▶ What is being asked:
The answer must be every line below that contains the string "down".

Information provided START

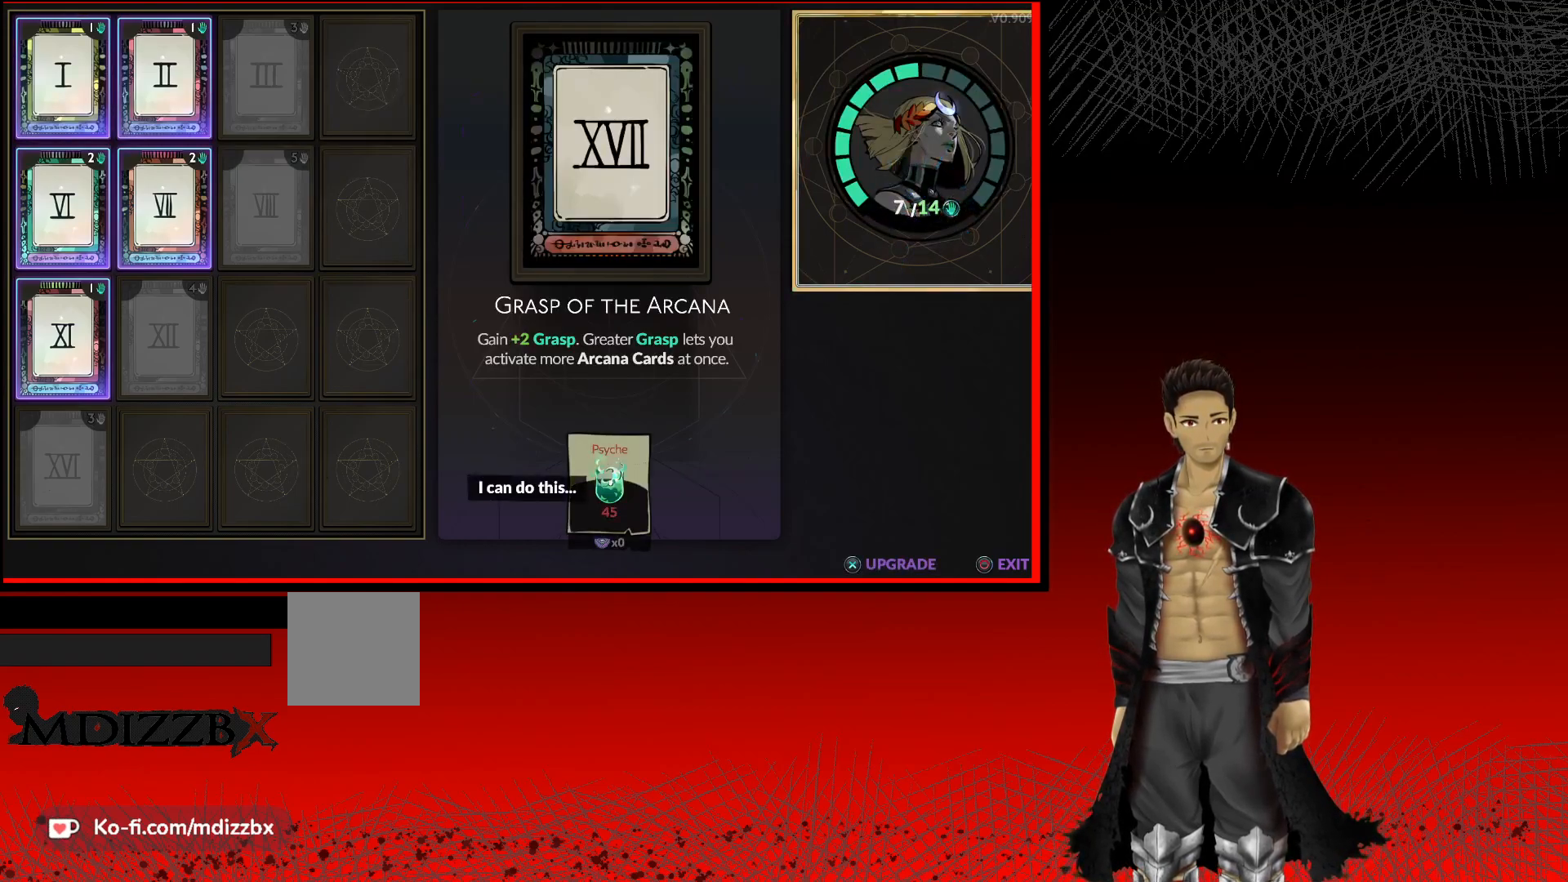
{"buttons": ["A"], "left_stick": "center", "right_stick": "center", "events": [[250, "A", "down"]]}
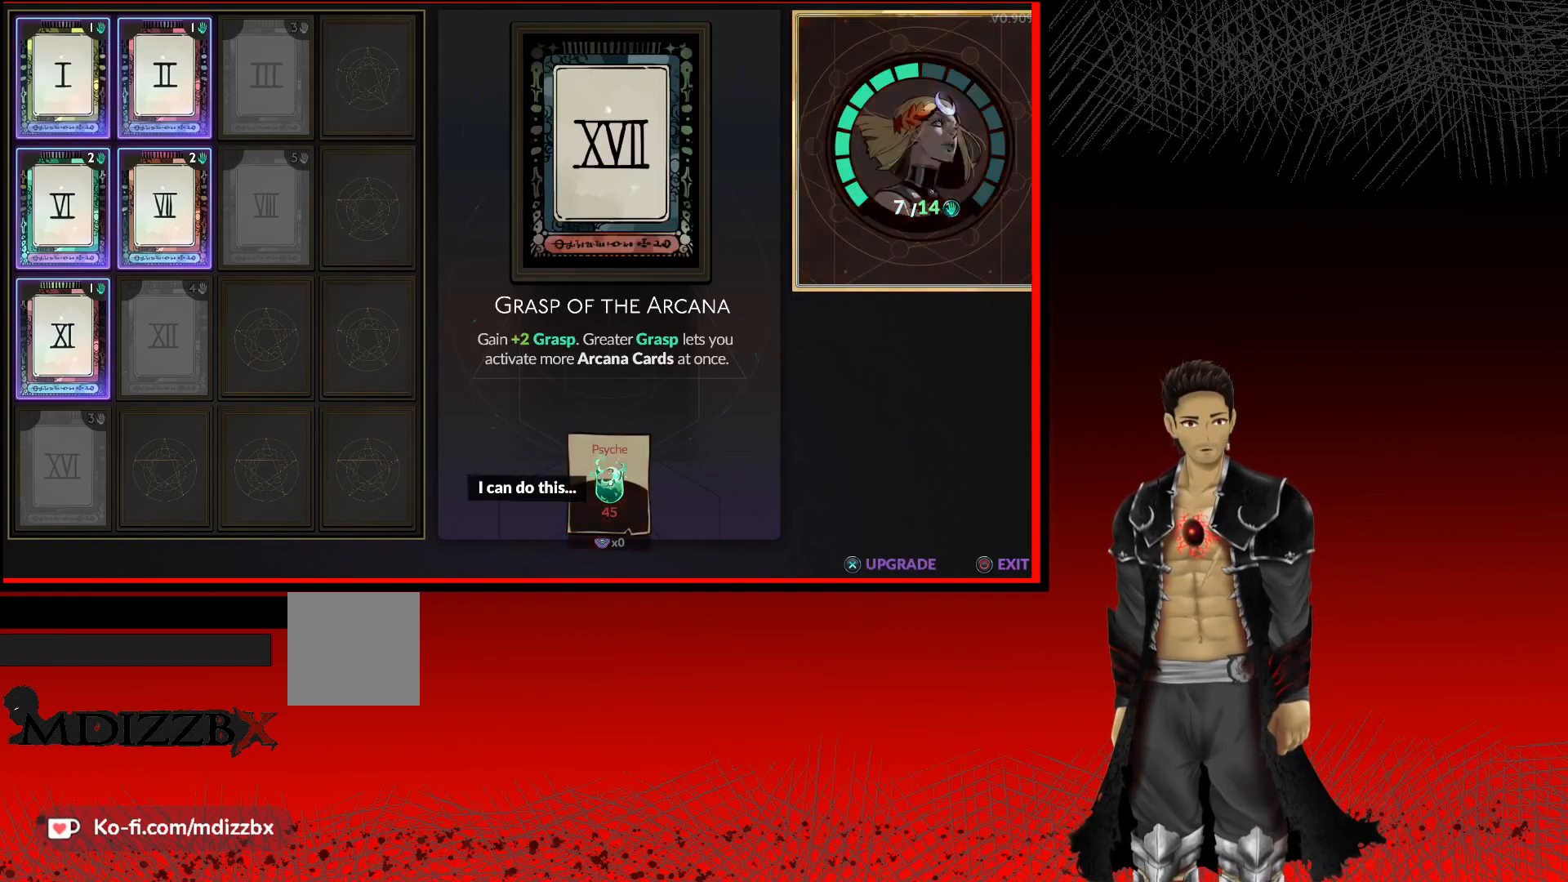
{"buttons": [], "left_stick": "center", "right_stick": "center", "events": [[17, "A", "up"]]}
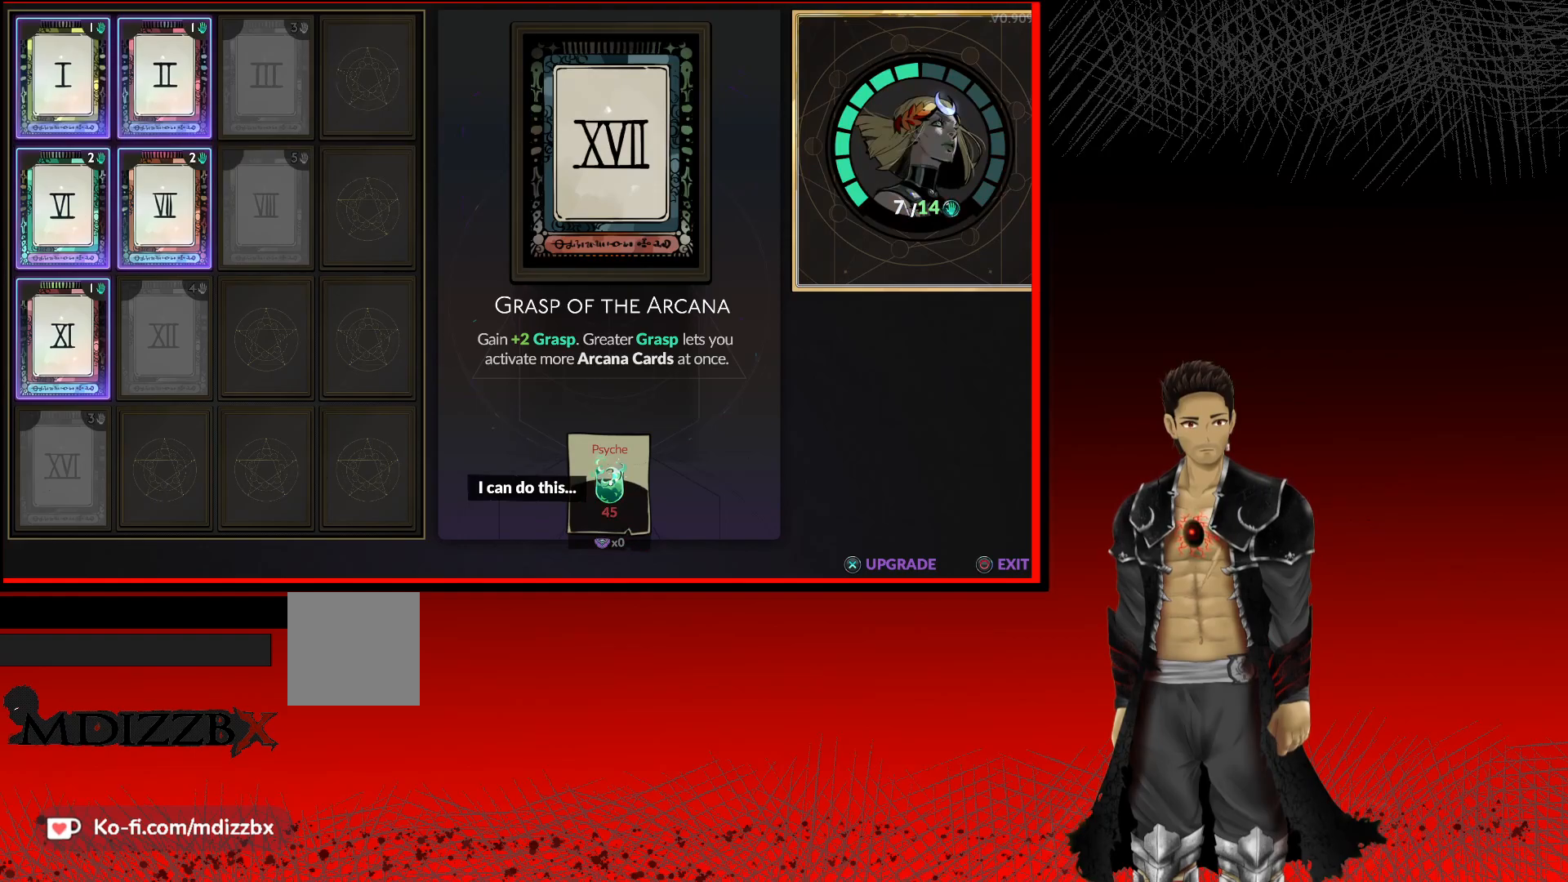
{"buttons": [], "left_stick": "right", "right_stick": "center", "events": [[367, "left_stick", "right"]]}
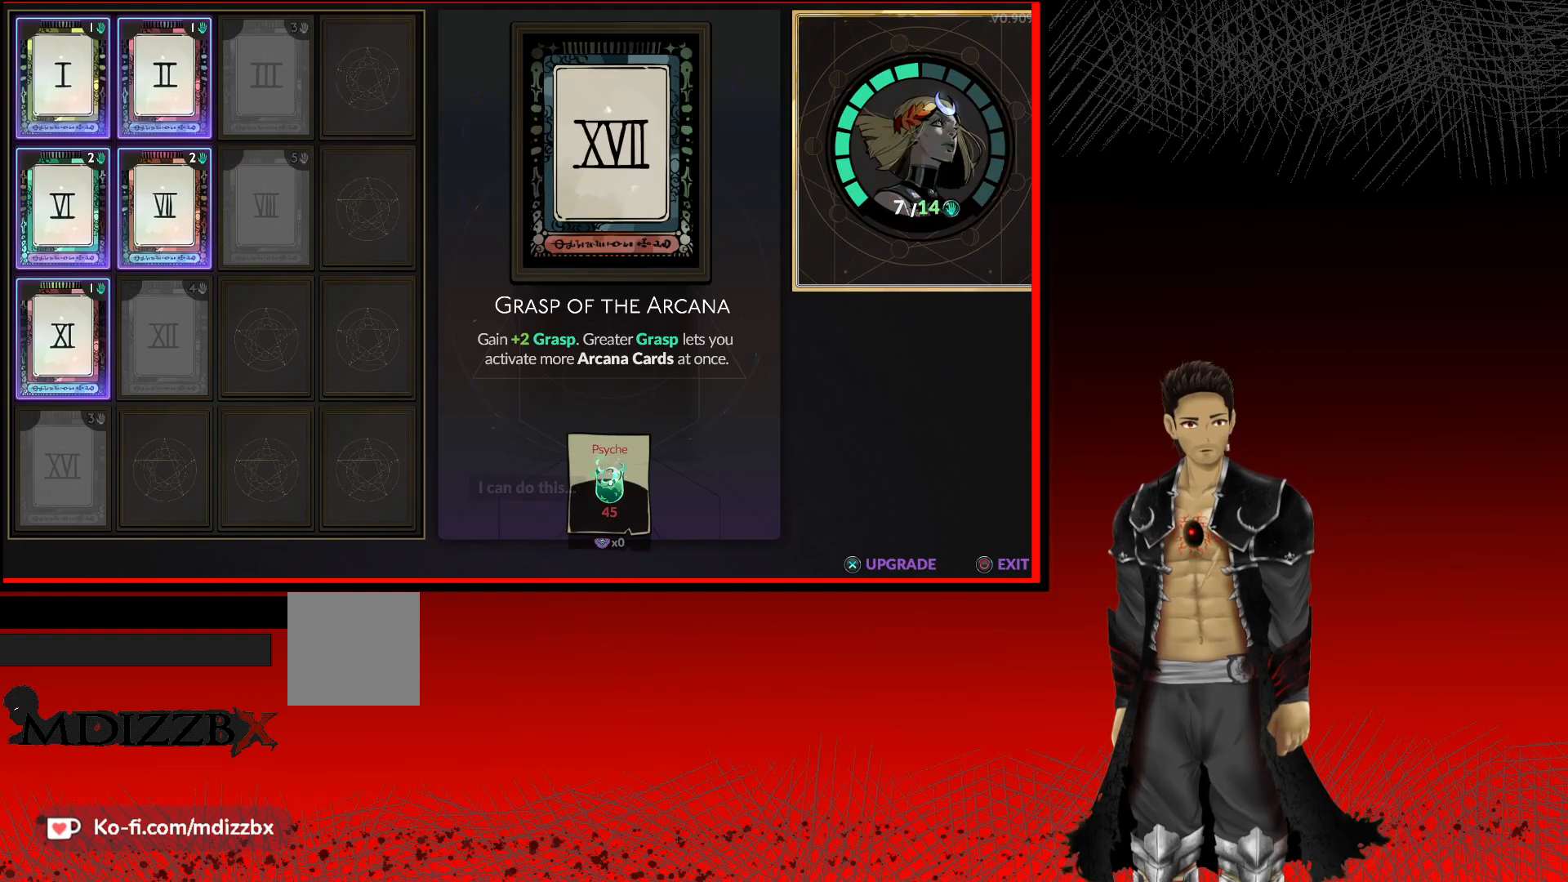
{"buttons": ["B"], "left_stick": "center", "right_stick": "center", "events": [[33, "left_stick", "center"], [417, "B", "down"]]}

Information provided END

▶ Reply:
{"buttons": ["A"], "left_stick": "center", "right_stick": "center", "events": [[250, "A", "down"]]}
{"buttons": ["B"], "left_stick": "center", "right_stick": "center", "events": [[33, "left_stick", "center"], [417, "B", "down"]]}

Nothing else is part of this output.